Guma, 53, who has a doctorate in economics from Manchester University, joined the Reserve Bank in 1995 as an economist in the research department.

He became deputy governor in 2001 and the reluctant subject of speculation that he was being groomed as Tito Mboweni's heir apparent.

Instead he found himself made "special advisor" to the governor when then-president Thabo Mbeki controversially failed to renew his contract as deputy governor.

Similar speculation this time round has "no merit", he says.

"Anything will reawaken that kind of speculation among those who occupy themselves in this way but I don't think my appointment has any bearing on that (the likelihood of succeeding Marcus) at all.

"After all, the governor's only been in office for less than a year."

Those who know him don't think he'd be particularly good, or happy, as governor, anyway.

He is a back-room specialist, a "technocrat", they point out.

Guma, an academic at heart, is a reserved and private person who, away from his books and papers, is happiest when gardening and playing bowls.

He has made it quite clear that succeeding to "what some people would call 'the ultimate job'" has never been his ambition.

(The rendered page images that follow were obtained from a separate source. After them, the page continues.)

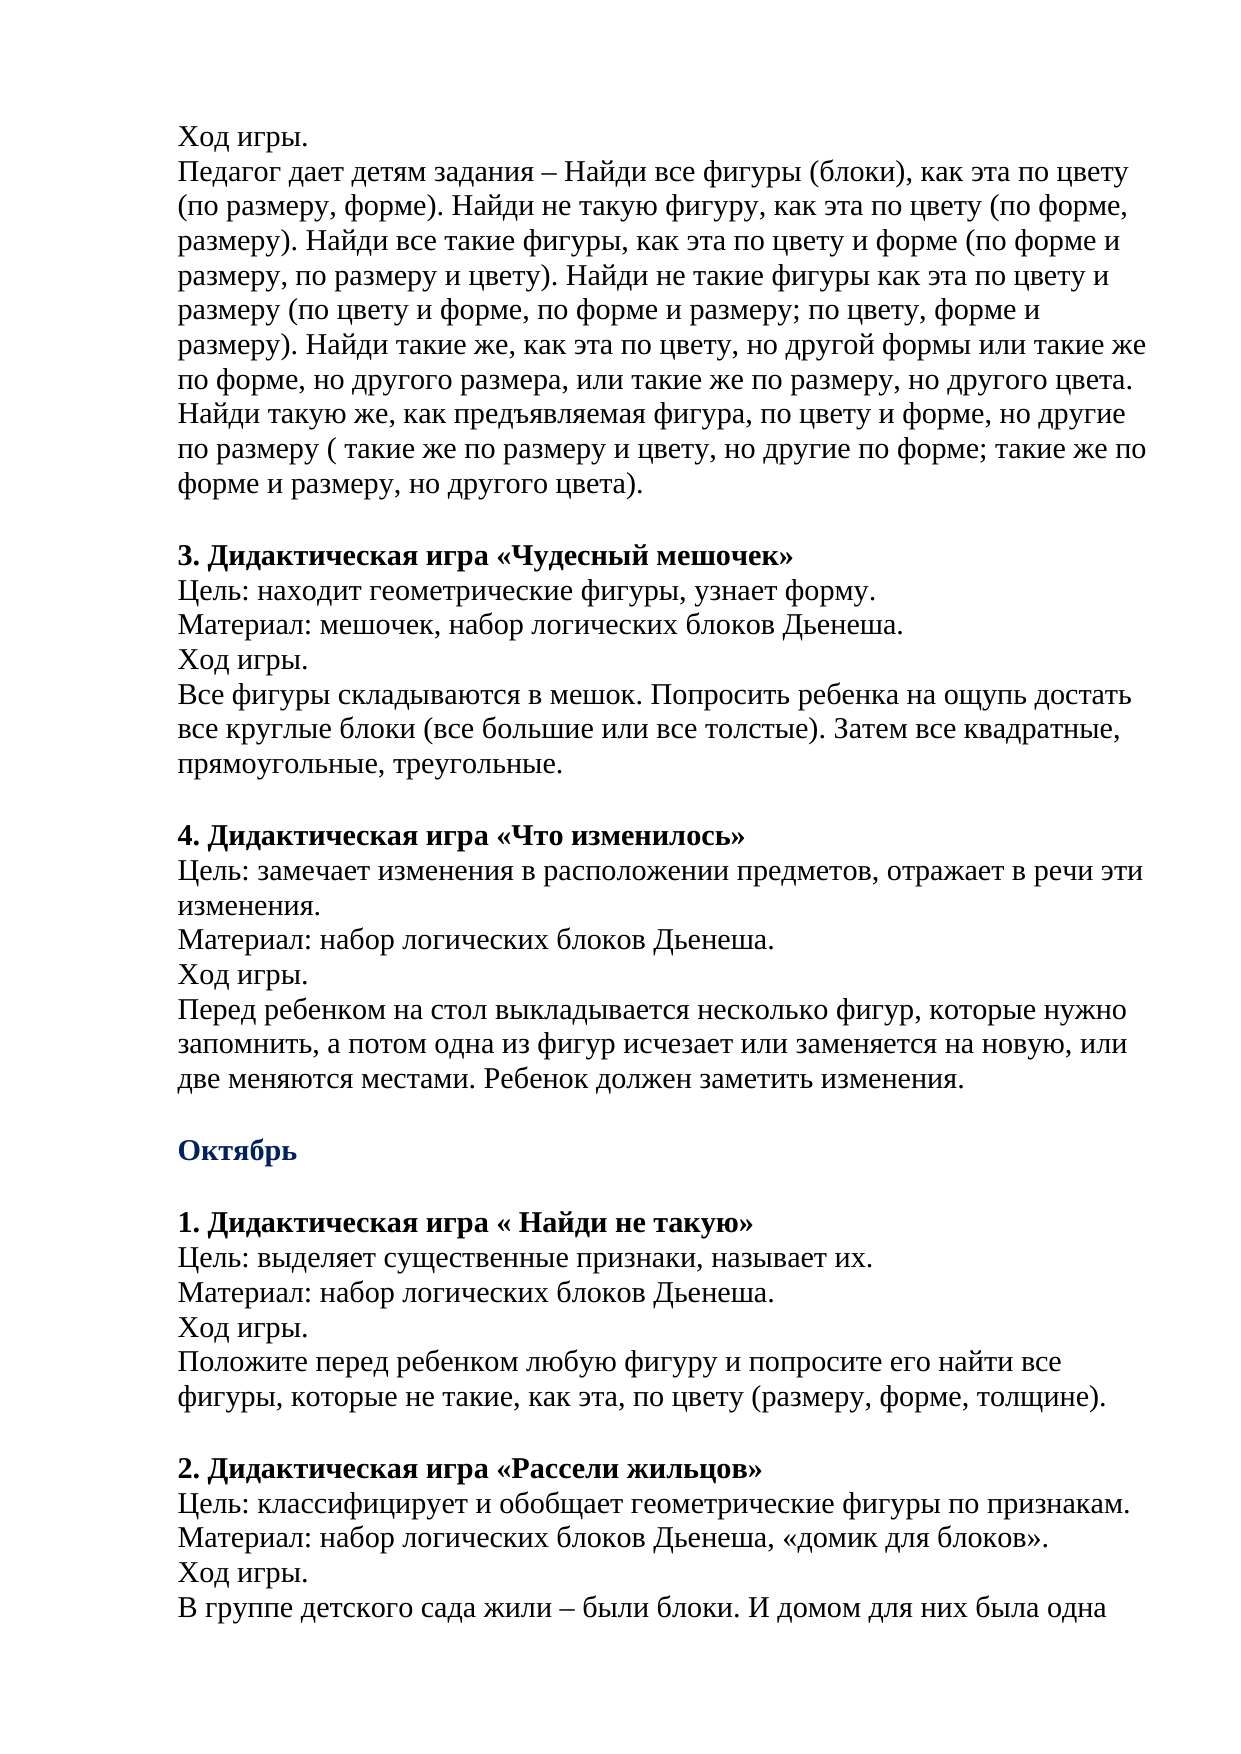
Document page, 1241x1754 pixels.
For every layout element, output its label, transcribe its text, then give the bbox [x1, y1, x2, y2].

text 3. Дидактическая игра «Чудесный мешочек» Цель: находит геометрические фигуры, узнает форму. Материал: мешочек, набор логических блоков Дьенеша. Ход игры. Все фигуры складываются в мешок. Попросить ребенка на ощупь достать все круглые блоки (все большие или все толстые). Затем все квадратные, прямоугольные, треугольные. [177, 537, 1152, 780]
text 1. Дидактическая игра « Найди не такую» Цель: выделяет существенные признаки, называет их. Материал: набор логических блоков Дьенеша. Ход игры. Положите перед ребенком любую фигуру и попросите его найти все фигуры, которые не такие, как эта, по цвету (размеру, форме, толщине). [177, 1205, 1152, 1413]
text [177, 118, 1152, 500]
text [177, 1450, 1152, 1624]
text Октябрь [177, 1132, 1152, 1167]
text 4. Дидактическая игра «Что изменилось» Цель: замечает изменения в расположении предметов, отражает в речи эти изменения. Материал: набор логических блоков Дьенеша. Ход игры. Перед ребенком на стол выкладывается несколько фигур, которые нужно запомнить, а потом одна из фигур исчезает или заменяется на новую, или две меняются местами. Ребенок должен заметить изменения. [177, 817, 1152, 1095]
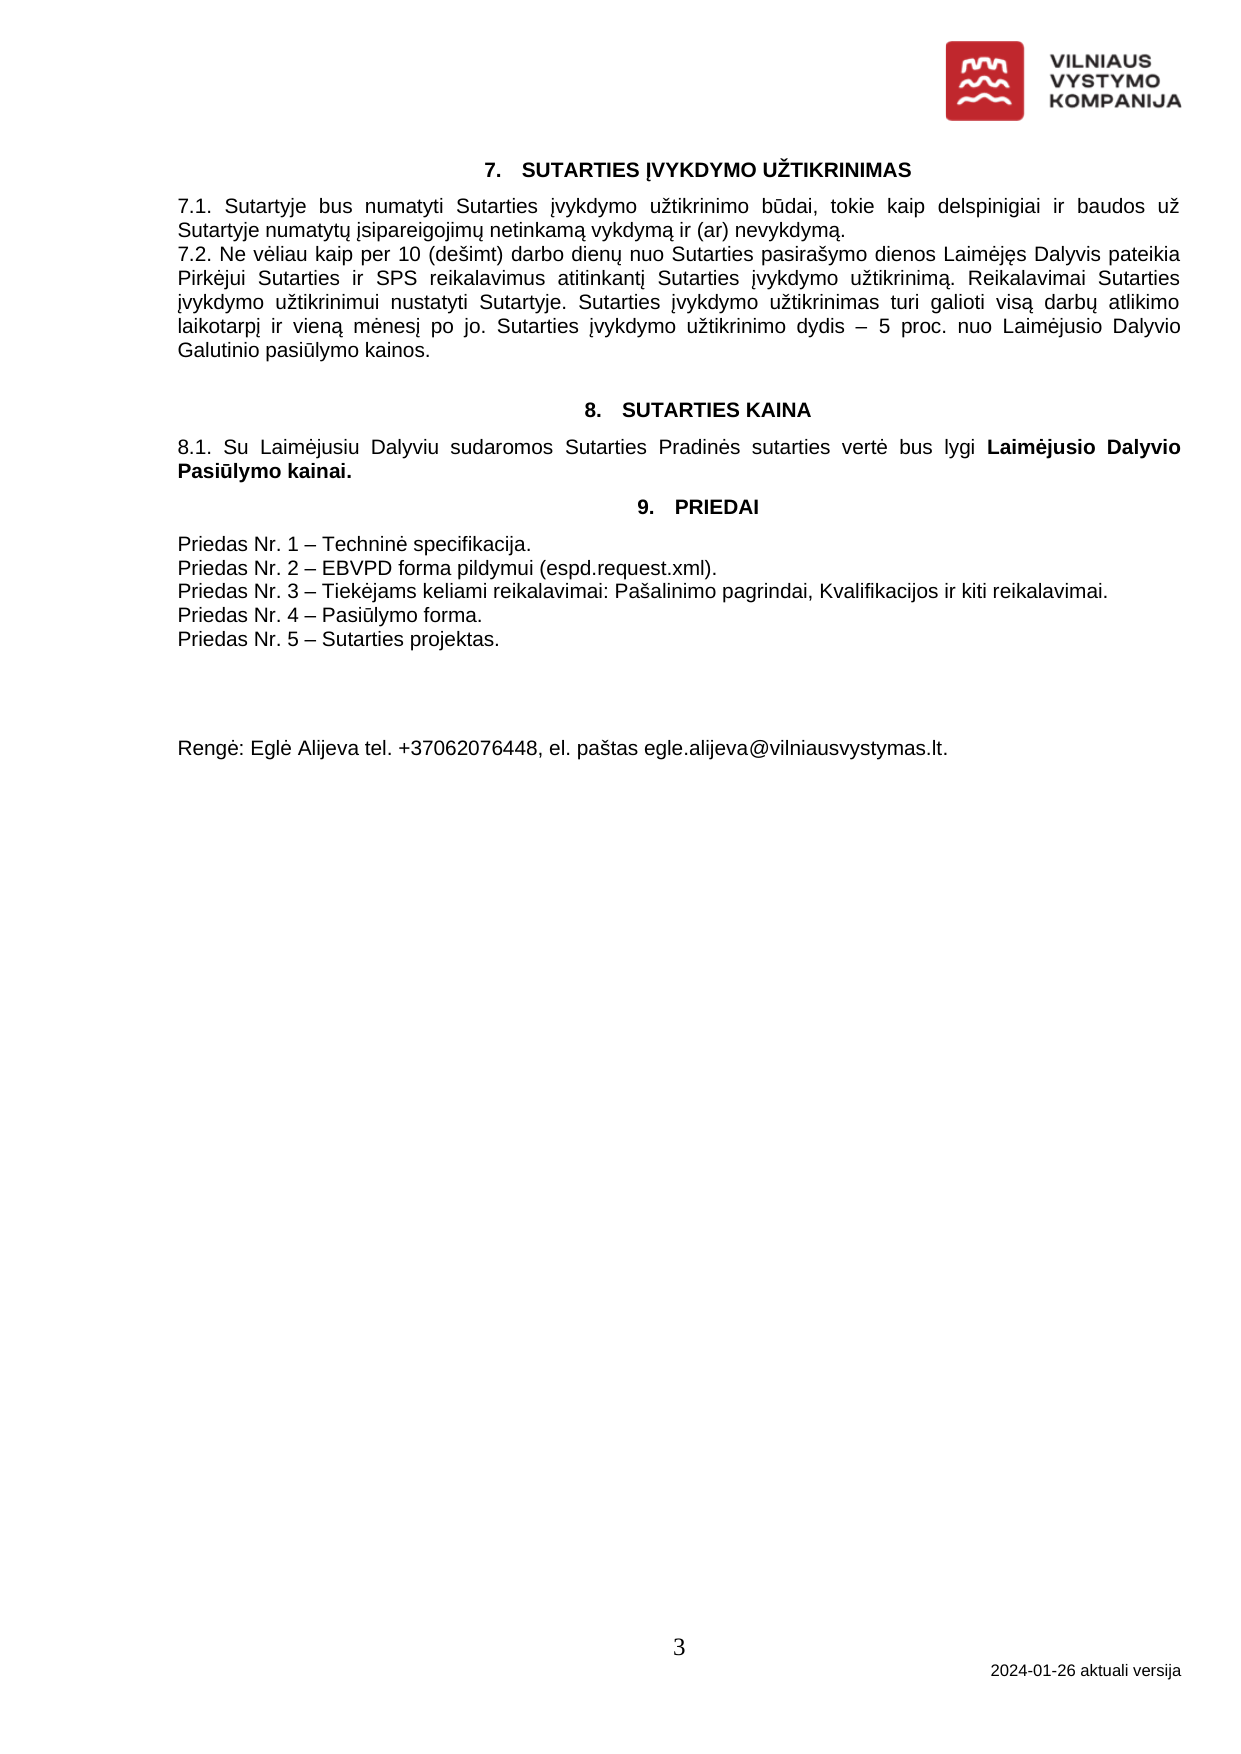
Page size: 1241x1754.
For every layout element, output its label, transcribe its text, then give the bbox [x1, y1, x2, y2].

Everything about Guma, who dresses in immaculate pinstripe suits and talks in a low, measured voice, weighing every word carefully before releasing it, speaks of punctilious correctness. He says his peers at Waterford school in Swaziland, where Eastern Cape-born Guma did his A-levels in physics, chemistry and maths, "all thought that I was far too restrained".

He always wanted to be a scientist. "Then I discovered something called 'accounting'."

He majored in accounting and economics at the University of Swaziland where his father, the late professor Sam Guma, was the founding vice-chancellor.

None of the accounting firms (all the big names) would accept him for articles because he was black.

And so he became an economist. He did his master's degree at the University of Toronto in an astonishing nine months. He was newly married (to ex-wife Lindiwe Sisulu, now minister of defence) with a young daughter, he explains, and was anxious to return home as soon as possible.

He got his PhD at Manchester University and taught monetary economics at the University of Swaziland. Described by colleagues and friends as "very cerebral", Guma is a visiting professor at Rhodes University.

He loves lecturing but only has time for a few lectures a year and misses the academic life "very much indeed" - being able to debate issues freely, "and be criticised", without having to bite his tongue in case he says something controversial.

Meetings of the Reserve Bank's monetary policy committee to decide interest rates fill the gap in part.

"We have our own views and express them very robustly."